One thing is certain: Lilou won't be voting for Macron. "I'll still go to the ballot box. It's important. But since I don't like either of the candidates, I prefer not to take part in this vote. I will cast a blank ballot," she explained.

Clinging to leftist hopes for parliament


More students are arriving outside the shuttered university. A group is due to attend a political science talk on preventing inequality, set to take place outdoors in a nearby square.

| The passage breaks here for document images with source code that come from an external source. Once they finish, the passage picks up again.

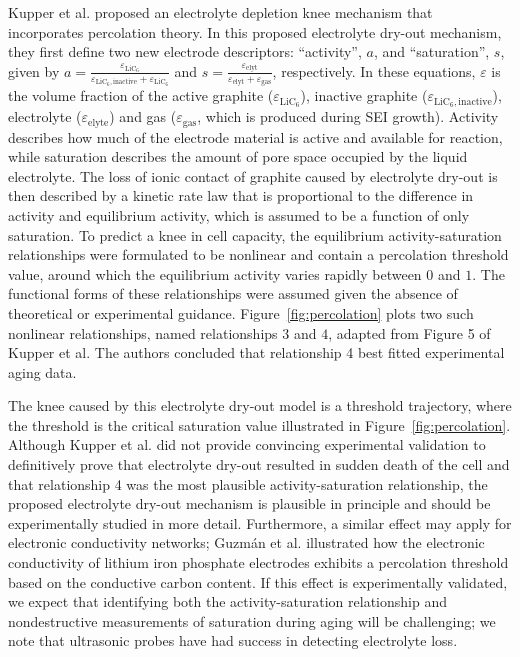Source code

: \documentclass[journal=jpclcd,manuscript=article]{achemso}
\begin{document}
Kupper et al.\cite{kupper_end--life_2018} proposed an electrolyte depletion knee mechanism that incorporates percolation theory. In this proposed electrolyte dry-out mechanism, they first define two new electrode descriptors: ``activity'', $a$, and ``saturation'', $s$, given by $a = \frac{\varepsilon_{\text{LiC}_6}}{\varepsilon_{\text{LiC}_6,\text{inactive}}+\varepsilon_{\text{LiC}_6}}$ and $s = \frac{\varepsilon_\text{elyt}}{\varepsilon_\text{elyt}+\varepsilon_\text{gas}}$, respectively. In these equations, $\varepsilon$ is the volume fraction of the active graphite ($\varepsilon_{\text{LiC}_6}$), inactive graphite ($\varepsilon_{\text{LiC}_6,\text{inactive}}$), electrolyte ($\varepsilon_{\text{elyte}}$) and gas ($\varepsilon_{\text{gas}}$, which is produced during SEI growth). Activity describes how much of the electrode material is active and available for reaction, while saturation describes the amount of pore space occupied by the liquid electrolyte. The loss of ionic contact of graphite caused by electrolyte dry-out is then described by a kinetic rate law that is proportional to the difference in activity and equilibrium activity, which is assumed to be a function of only saturation. To predict a knee in cell capacity, the equilibrium activity-saturation relationships were formulated to be nonlinear and contain a percolation threshold value, around which the equilibrium activity varies rapidly between $0$ and $1$. The functional forms of these relationships were assumed given the absence of theoretical or experimental guidance. Figure~\ref{fig:percolation} plots two such nonlinear relationships, named relationships $3$ and $4$, adapted from Figure 5 of Kupper et al.\cite{kupper_end--life_2018} The authors concluded that relationship 4 best fitted experimental aging data.

The knee caused by this electrolyte dry-out model is a threshold trajectory, where the threshold is the critical saturation value illustrated in Figure~\ref{fig:percolation}. Although Kupper et al.\cite{kupper_end--life_2018} did not provide convincing experimental validation to definitively prove that electrolyte dry-out resulted in sudden death of the cell and that relationship 4 was the most plausible activity-saturation relationship, the proposed electrolyte dry-out mechanism is plausible in principle and should be experimentally studied in more detail. Furthermore, a similar effect may apply for electronic conductivity networks; Guzmán et al. \cite{guzman_improved_2017} illustrated how the electronic conductivity of lithium iron phosphate electrodes exhibits a percolation threshold based on the conductive carbon content.
If this effect is experimentally validated, we expect that identifying both the activity-saturation relationship and nondestructive measurements of saturation during aging will be challenging; we note that ultrasonic probes have had success in detecting electrolyte loss\cite{knehr_understanding_2018, deng_ultrasonic_2020}{}.
\end{document}
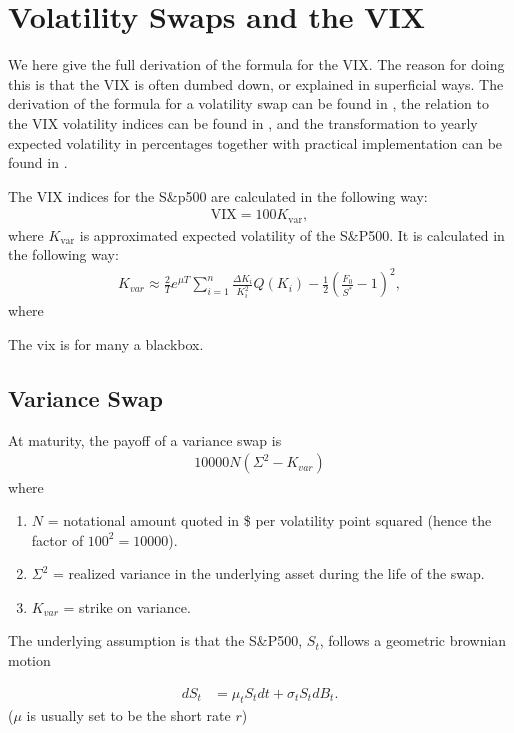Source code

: \chapter{Volatility Swaps and the VIX}
\label{AppendixD}

We here give the full derivation of the formula for the VIX.
The reason for doing this is that the VIX is often dumbed down, or explained in superficial ways.
The derivation of the formula for a volatility swap can be found in \cite{carr1998towards},
the relation to the VIX volatility indices can be found in \cite{carr2005tale},
and the transformation to yearly expected volatility in percentages together with practical implementation can be found in \cite{exchange2009cboe}.

The VIX indices for the S\&p500 are calculated in the following way:
\begin{align}
	\text{VIX} = 100 K_{\text{var}},
\end{align}
where $K_{\text{var}}$ is approximated expected volatility of the S\&P500.
It is calculated in the following way:
\begin{align}
	K_{var}\approx\frac{2}{T}e^{\mu T}\sum_{i=1}^{n}\frac{\Delta K_i}{K_i^2}Q(K_i)-\frac{1}{2}\left(\frac{F_0}{S^*}-1\right)^2,
\end{align}
where 


The vix is for many a blackbox.

\section{Variance Swap}
At maturity, the payoff of a variance swap is
\begin{align*}
10000N(\Sigma^2-K_{var})
\end{align*}
where 
\begin{enumerate}
	\item $N$ = notational amount quoted in \$ per volatility point squared (hence the factor of $100^2=10000$).
	\item $\Sigma^2$ = realized variance in the underlying asset during the life of the swap.
	\item $K_{var}$ = strike on variance.
\end{enumerate}

The underlying assumption is that the S\&P500, $S_t$, follows a geometric brownian motion

\begin{align*}
dS_t&=\mu_tS_tdt+\sigma_tS_tdB_t.
\end{align*}
($\mu$ is usually set to be the short rate $r$)

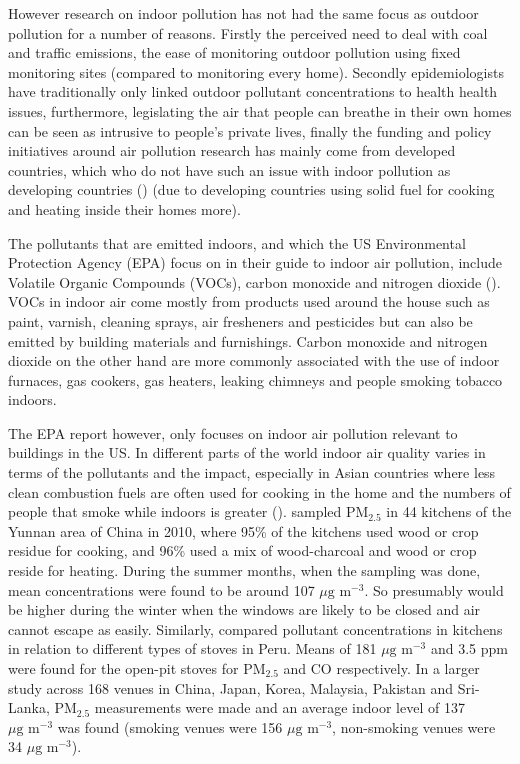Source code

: However research on indoor pollution has not had the same focus as outdoor pollution for a number of reasons. Firstly the perceived need to deal with coal and traffic emissions, the ease of monitoring outdoor pollution using fixed monitoring sites (compared to monitoring every home). Secondly epidemiologists have traditionally only linked outdoor pollutant concentrations to health health issues, furthermore, legislating the air that people can breathe in their own homes can be seen as intrusive to people's private lives, finally  the funding and policy initiatives around air pollution research has mainly come from developed countries, which who do not have such an issue with indoor pollution as developing countries (\cite{WorldHealthOrganization2010}) (due to developing countries using solid fuel for cooking and heating inside their homes more).

The pollutants that are emitted indoors, and which the US Environmental Protection Agency (EPA) focus on in their guide to indoor air pollution, include Volatile Organic Compounds (VOCs), carbon monoxide and nitrogen dioxide (\cite{UnitedStatesEnvironmentalProtectionAgency2008}). VOCs in indoor air come mostly from products used around the house such as paint, varnish, cleaning sprays, air fresheners and pesticides but can also be emitted by building materials and furnishings. Carbon monoxide and nitrogen dioxide on the other hand are more commonly associated with the use of indoor furnaces, gas cookers, gas heaters, leaking chimneys and people smoking tobacco indoors.

The EPA report however, only focuses on indoor air pollution relevant to buildings in the US. In different parts of the world indoor air quality varies in terms of the pollutants and the impact, especially in Asian countries where less clean combustion fuels are often used for cooking in the home and the numbers of people that smoke while indoors is greater (\cite{Lee2010}). 
\cite{Baumgartner2011} sampled PM$_{2.5}$ in 44 kitchens of the Yunnan area of China in 2010, where 95\% of the kitchens used wood or crop residue for cooking, and 96\% used a mix of wood-charcoal and wood or crop reside for heating. During the summer months, when the sampling was done, mean concentrations were found to be around 107 $\mu \text{g m}^{-3}$. So presumably would be higher during the winter when the windows are likely to be closed and air cannot escape as easily. Similarly, \cite{Li2011} compared pollutant concentrations in kitchens in relation to different types of stoves in Peru. Means of 181 $\mu \text{g m}^{-3}$ and 3.5 ppm were found for the open-pit stoves for PM$_{2.5}$ and CO respectively. In a larger study across 168 venues in China, Japan, Korea, Malaysia, Pakistan and Sri-Lanka, PM$_{2.5}$ measurements were made and an average indoor level of 137 $\mu \text{g m}^{-3}$ was found (smoking venues were 156 $\mu \text{g m}^{-3}$, non-smoking venues were 34 $\mu \text{g m}^{-3}$).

Before joining the rest of the group, one student shared her disappointment with a reporter. She voted for Mélenchon and said she refuses to cast a Macron ballot in the April 24 run-off. "It would be lending him legitimacy, when he didn't manage to stand in the way of the rise of the far right. Quite the opposite," she contended. "I'm angry with him for his increasingly repressive politics, for the police violence he couldn't put a stop to, for his disdainful line against the poorest people," she said.

The 21-year-old prefers to sit out the second-round vote, she said. But she is anxious for the next election after that: French voters go back to the polls on June 12 and 19 to elect their lower-house National Assembly lawmakers. "I'm clinging to the legislative elections to get a left-wing majority. I will have no relief before I'm sure we can counter the future president's power," she said, before turning to join her friends.

This article has been translated from the original in French.